The green-eyed relationship killer

How to resolve jealousy in relationships

By Jessie Fetterling (Contact)

Thursday, March 13th, 2008


Chelsea Mertz, Topeka sophomore, admits to being a really jealous person. After she and her boyfriend broke up, she saw him soon after at a party with another girl. When he started dancing with the girl right in front of her, she kicked him in the back with her heel, which, she later found out, left a huge bruise and welt.

Jennifer Taylor, Leawood senior, and Tom Arnspiger, Fairway senior, had been dating for two years and living together for about nine months when Taylor discovered a link to a porn Web site on Arnspiger’s computer. She was angry and a little offended because she assumed that he had a wandering eye, when in reality Arnspiger says it was nothing and the site had just come up as he was passing to another site. As a solution, Taylor suggested that the two make their own sex tape. Weeks later, while again snooping around her boyfriend’s online history, she found another similar link. Outraged, Taylor quickly decided to punish Arnspiger by taping over their homemade rendezvous with footage of their cat sleeping.

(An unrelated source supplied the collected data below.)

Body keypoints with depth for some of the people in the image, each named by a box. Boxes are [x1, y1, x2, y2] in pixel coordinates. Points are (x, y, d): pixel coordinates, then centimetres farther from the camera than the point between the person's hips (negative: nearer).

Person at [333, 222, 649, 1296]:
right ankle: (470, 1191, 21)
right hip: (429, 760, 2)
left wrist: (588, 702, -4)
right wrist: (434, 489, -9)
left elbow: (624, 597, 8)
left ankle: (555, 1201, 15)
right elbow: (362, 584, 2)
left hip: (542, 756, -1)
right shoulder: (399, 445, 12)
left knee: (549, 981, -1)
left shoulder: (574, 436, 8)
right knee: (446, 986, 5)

The couple broke up six months later, and Taylor says her jealousy played a part in it.

People in relationships often find themselves jealous of something their lover does, whether it’s flirting, talking to an ex-girlfriend or watching porn. Jealousy can be dealt with in other ways besides breaking up, though.

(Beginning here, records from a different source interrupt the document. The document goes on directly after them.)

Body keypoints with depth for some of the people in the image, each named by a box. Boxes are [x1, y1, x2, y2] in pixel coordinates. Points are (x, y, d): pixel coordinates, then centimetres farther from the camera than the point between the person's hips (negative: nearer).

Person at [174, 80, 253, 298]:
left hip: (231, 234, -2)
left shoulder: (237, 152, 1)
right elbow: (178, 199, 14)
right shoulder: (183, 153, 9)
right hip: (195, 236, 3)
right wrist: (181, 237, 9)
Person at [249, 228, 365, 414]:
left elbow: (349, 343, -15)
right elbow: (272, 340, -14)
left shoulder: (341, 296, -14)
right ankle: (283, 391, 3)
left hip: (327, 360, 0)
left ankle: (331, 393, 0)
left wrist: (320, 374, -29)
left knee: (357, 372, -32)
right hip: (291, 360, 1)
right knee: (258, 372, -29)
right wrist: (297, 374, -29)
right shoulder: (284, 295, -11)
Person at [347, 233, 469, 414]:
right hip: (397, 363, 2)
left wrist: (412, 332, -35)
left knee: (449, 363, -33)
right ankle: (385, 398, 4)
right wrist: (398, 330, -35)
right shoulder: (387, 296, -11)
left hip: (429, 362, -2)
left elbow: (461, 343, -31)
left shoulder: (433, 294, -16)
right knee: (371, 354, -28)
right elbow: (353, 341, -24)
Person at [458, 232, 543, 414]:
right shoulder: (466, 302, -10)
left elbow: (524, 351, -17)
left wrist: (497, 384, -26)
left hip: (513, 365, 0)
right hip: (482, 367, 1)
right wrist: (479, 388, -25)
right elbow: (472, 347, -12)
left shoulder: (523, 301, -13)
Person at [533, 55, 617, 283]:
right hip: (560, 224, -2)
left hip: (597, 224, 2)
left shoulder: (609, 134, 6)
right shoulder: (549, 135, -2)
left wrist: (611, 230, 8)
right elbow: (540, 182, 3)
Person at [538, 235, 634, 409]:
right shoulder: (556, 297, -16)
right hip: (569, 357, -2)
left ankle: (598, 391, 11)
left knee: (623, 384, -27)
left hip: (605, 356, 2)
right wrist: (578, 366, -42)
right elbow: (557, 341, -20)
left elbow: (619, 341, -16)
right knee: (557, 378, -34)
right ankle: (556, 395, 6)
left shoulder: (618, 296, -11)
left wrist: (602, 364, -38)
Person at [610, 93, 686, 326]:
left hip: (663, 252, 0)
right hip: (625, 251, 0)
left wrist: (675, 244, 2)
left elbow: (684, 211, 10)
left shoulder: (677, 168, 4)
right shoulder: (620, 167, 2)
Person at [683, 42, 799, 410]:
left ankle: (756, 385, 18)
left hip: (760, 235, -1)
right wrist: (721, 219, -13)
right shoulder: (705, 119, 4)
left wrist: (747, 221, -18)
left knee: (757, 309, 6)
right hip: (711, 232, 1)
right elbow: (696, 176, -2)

Steps can be taken to prevent jealousy from creeping into relationships.

Photo by Catherine Coquillette

Steps can be taken to prevent jealousy from creeping into relationships.

“Jealousy is basically just seeing someone else getting what you want,” says Susie Collins, Ohio-based author and relationship coach.

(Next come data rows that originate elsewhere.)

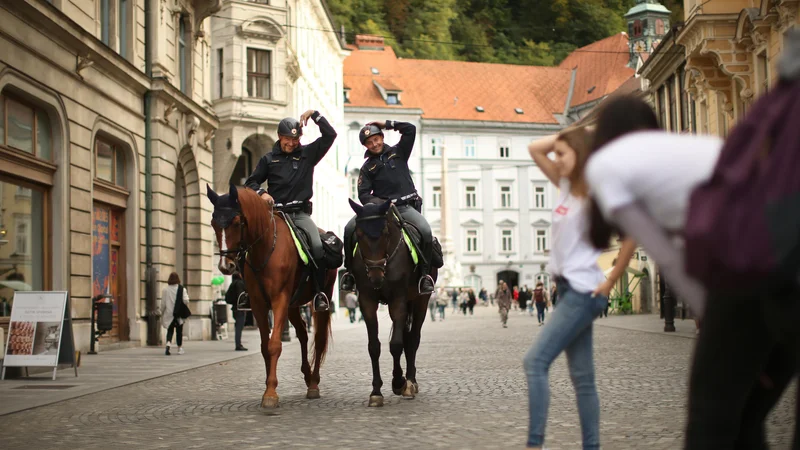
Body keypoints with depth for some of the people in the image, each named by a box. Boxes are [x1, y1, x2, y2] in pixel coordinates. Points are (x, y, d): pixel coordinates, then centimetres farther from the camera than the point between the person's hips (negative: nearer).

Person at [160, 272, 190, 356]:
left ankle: (168, 344, -17)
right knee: (179, 331, 12)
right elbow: (185, 300, -13)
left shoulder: (165, 290, -3)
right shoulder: (182, 289, -6)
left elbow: (163, 303, -1)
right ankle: (180, 348, 17)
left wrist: (162, 313, 11)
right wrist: (186, 308, 6)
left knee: (170, 330, 8)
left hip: (169, 314, 1)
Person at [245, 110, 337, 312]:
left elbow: (330, 135, 4)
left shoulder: (308, 154, 11)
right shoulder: (269, 159, 11)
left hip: (300, 213, 0)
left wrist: (314, 114, -1)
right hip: (276, 212, 1)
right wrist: (261, 193, -4)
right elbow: (251, 182, 17)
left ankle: (320, 292, -14)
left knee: (317, 246, -24)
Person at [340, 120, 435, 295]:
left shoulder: (398, 152, 13)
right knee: (350, 229, -21)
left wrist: (386, 124, 4)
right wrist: (378, 203, -16)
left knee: (426, 231, -30)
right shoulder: (367, 167, 12)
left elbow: (410, 129, 2)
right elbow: (363, 194, 3)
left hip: (406, 206, -1)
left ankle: (425, 273, -18)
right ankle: (350, 271, -6)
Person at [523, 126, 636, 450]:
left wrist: (610, 282, -15)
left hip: (583, 291, -9)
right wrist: (570, 133, 9)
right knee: (582, 377, 9)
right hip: (568, 289, 9)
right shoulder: (566, 186, 12)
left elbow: (632, 234, -19)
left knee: (536, 361, -16)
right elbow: (535, 149, 18)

In these cases, Collins suggests asking yourself what it is you want and how you can go about getting it.

Most people who feel jealous are insecure with something in the relationship, Collins says, and this eventually needs to be healed, or nothing good will come of the relationship.

With all the new ways to meet and communicate with people, there are now also more sources for potential jealousy. However, it usually just means there’s something else wrong in the relationship. “If your relationship is solid, there isn’t any room for jealousy,” Collins says.

A new-age prompter of jealousy is the Facebook or MySpace wall. Both Michael Solganik, Overland Park freshman, and Andrew Rogers, Olathe senior, say their girlfriends have complained when other girls write on their walls, even if it was something as harmless as, “Haven’t seen you in awhile.” In Rogers’ case, one of the girls who had posted on his wall was a lesbian.

Jodi Jakylovich, Gower, Mo., senior, describes a time when she went out with a guy friend who had just returned from Afghanistan. The next morning she awoke to find that her boyfriend had blacked out all the windows of her car with shoe polish. Needless to say, he and Jakylovich are no longer together.

The best way to overcome jealousy is to first figure out if something is going on that should give you a reason to be jealous, or if you are just making assumptions. Then you and your partner need to come to an agreement and work toward having a closer, more understanding relationship. It’s important to start there instead of accusing and arguing. People usually become jealous because their lovers are more flirty than they are. In this case, Collins says to remember that your boyfriend or girlfriend loves you and he or she is going home with you, not anyone else.

When someone has cheated, it can be difficult to forgive because trust is a hard thing to build back up. Collins says, however, that if you want to rekindle that relationship you need to set aside your feelings and try to open yourself up to really try in the relationship. “You have to give up being the martyr and the victim and make sure that your partner is committed to making the relationship work,” Collins says.

Not everyone can stop his or her partner from watching porn or talking to an ex or even the occasional flirtation. Instead, the thing to ask yourself is: Why am I jealous of this? If the reason is fixable, then communicate with your partner and move on. If it’s not, then there will be a lot of unreasonable blow-ups that can lead to an unhappy ending for both people in the relationship. Everyone gets jealous. it’s how you handle it that makes your relationship a worthwhile one.